2. SQL-based Calculation

Author.java
package com.example.model;

import org.babyfish.jimmer.sql.*;

@Entity
public interface Author {

@Formula(sql = "concat(%alias.FIRST_NAME, ' ', %alias.LAST_NAME)")
String fullName();

...Omit other properties...
}

It is easy to see that SQL-based simple formula properties have the following characteristics:

  • The property is abstract.

  • @Formula's sql is specified as an SQL expression with a special token %alias

    Users cannot know the alias of the current table in the final SQL in advance, so Jimmer stipulates here that %alias represents the actual table column name.

The usage is:

Author author = authorRepository.findNullable(  
1L,
Fetchers.AUTHOR_FETCHER
// Query id (implicit + forced) and fullName
.fullName()
);
System.out.println(author);

The generated SQL is:

select
tb_1_.ID,
/* Here, `%alias` in @Formula.sql is replaced with `tb_1_` */
/* highlight-next-line */
concat(tb_1_.FIRST_NAME, ' ', tb_1_.LAST_NAME)
from AUTHOR as tb_1_
where tb_1_.ID = ?

The final printed result is:

{"id":1,"fullName":"Eve Procello"}

Comparison

Compared with Java/Kotlin-based simple formula, SQL-based simple formula has one disadvantage and one advantage:

  • Disadvantage: If the object fetcher fetches firstName, lastName and fullName at the same time, it will cause the final SQL to query three columns:

    tb_1_.FIRST_NAME, tb_1_.LAST_NAME and concat(tb_1_.FIRST_NAME, ' ', tb_1_.LAST_NAME).

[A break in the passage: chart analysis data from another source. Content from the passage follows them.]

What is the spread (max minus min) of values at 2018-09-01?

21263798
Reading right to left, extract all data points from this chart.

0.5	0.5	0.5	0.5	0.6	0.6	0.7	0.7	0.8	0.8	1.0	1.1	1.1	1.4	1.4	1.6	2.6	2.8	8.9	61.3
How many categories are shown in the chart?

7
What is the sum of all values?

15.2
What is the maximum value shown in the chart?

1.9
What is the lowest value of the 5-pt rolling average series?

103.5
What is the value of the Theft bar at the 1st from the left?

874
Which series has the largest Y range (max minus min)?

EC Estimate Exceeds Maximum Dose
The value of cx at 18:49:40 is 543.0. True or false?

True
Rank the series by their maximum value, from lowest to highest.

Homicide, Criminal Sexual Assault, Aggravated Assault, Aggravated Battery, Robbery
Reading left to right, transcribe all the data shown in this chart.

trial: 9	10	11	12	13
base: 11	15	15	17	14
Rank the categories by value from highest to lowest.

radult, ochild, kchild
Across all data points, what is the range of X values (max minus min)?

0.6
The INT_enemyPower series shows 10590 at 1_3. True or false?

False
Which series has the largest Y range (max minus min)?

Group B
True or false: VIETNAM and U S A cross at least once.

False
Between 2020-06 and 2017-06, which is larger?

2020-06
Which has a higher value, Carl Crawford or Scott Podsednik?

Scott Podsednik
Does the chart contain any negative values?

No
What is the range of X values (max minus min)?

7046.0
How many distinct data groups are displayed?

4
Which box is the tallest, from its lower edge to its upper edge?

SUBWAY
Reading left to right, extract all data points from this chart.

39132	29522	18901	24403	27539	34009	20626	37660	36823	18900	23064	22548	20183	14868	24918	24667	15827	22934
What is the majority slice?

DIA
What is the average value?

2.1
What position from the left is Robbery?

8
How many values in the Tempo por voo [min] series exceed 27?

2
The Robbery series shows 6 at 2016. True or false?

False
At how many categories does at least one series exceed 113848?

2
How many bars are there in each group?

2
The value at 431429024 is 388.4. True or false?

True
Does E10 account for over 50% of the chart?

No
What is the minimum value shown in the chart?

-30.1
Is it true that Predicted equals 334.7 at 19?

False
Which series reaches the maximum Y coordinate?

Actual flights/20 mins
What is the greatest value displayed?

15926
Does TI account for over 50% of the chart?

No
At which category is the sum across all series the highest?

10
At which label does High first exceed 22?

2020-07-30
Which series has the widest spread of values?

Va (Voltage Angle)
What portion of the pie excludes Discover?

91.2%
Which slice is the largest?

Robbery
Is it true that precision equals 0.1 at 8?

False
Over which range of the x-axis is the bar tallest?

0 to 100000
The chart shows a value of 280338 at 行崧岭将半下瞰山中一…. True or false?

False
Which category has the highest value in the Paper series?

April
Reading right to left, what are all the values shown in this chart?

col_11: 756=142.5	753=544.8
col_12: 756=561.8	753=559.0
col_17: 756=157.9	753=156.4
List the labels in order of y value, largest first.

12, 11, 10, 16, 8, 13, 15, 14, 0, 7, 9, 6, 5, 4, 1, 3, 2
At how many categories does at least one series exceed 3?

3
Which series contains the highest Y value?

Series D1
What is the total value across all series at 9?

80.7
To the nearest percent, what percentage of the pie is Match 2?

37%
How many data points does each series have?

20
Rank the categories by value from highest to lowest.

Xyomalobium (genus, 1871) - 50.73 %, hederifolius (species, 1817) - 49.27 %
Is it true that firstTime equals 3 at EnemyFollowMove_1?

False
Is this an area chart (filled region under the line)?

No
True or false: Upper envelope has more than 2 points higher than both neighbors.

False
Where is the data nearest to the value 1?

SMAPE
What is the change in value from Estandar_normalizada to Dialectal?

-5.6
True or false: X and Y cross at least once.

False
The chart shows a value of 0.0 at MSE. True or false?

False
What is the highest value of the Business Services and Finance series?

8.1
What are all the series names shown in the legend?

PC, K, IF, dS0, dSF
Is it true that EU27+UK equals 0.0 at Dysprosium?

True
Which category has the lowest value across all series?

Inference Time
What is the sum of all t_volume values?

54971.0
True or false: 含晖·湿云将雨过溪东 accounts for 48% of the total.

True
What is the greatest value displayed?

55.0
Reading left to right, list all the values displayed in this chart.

    Obviously, the returned data contains redundancy and is wasteful.

  • Advantage: Java/Kotlin-based formula properties can only be used as fields to be fetched by object fetchers, and cannot be used by SQL DSL.

    SQL-based formula properties will be generated into the strongly typed SQL DSL API by the code generator, available for SQL DSL, such as:

    Java's where(table.fullName().eq("Eve Procello")) or Kotlin's where(table.fullName eq "Eve Procello")

    tip

    Among all formula properties, only SQL-based simple formula properties can be used by SQL DSL.

    It is recommended to use databases that support function indexes and use them in combination with function indexes.

Therefore, it is recommended to carefully consider whether @Formula formula properties should be based on Java/Kotlin calculation or SQL calculation.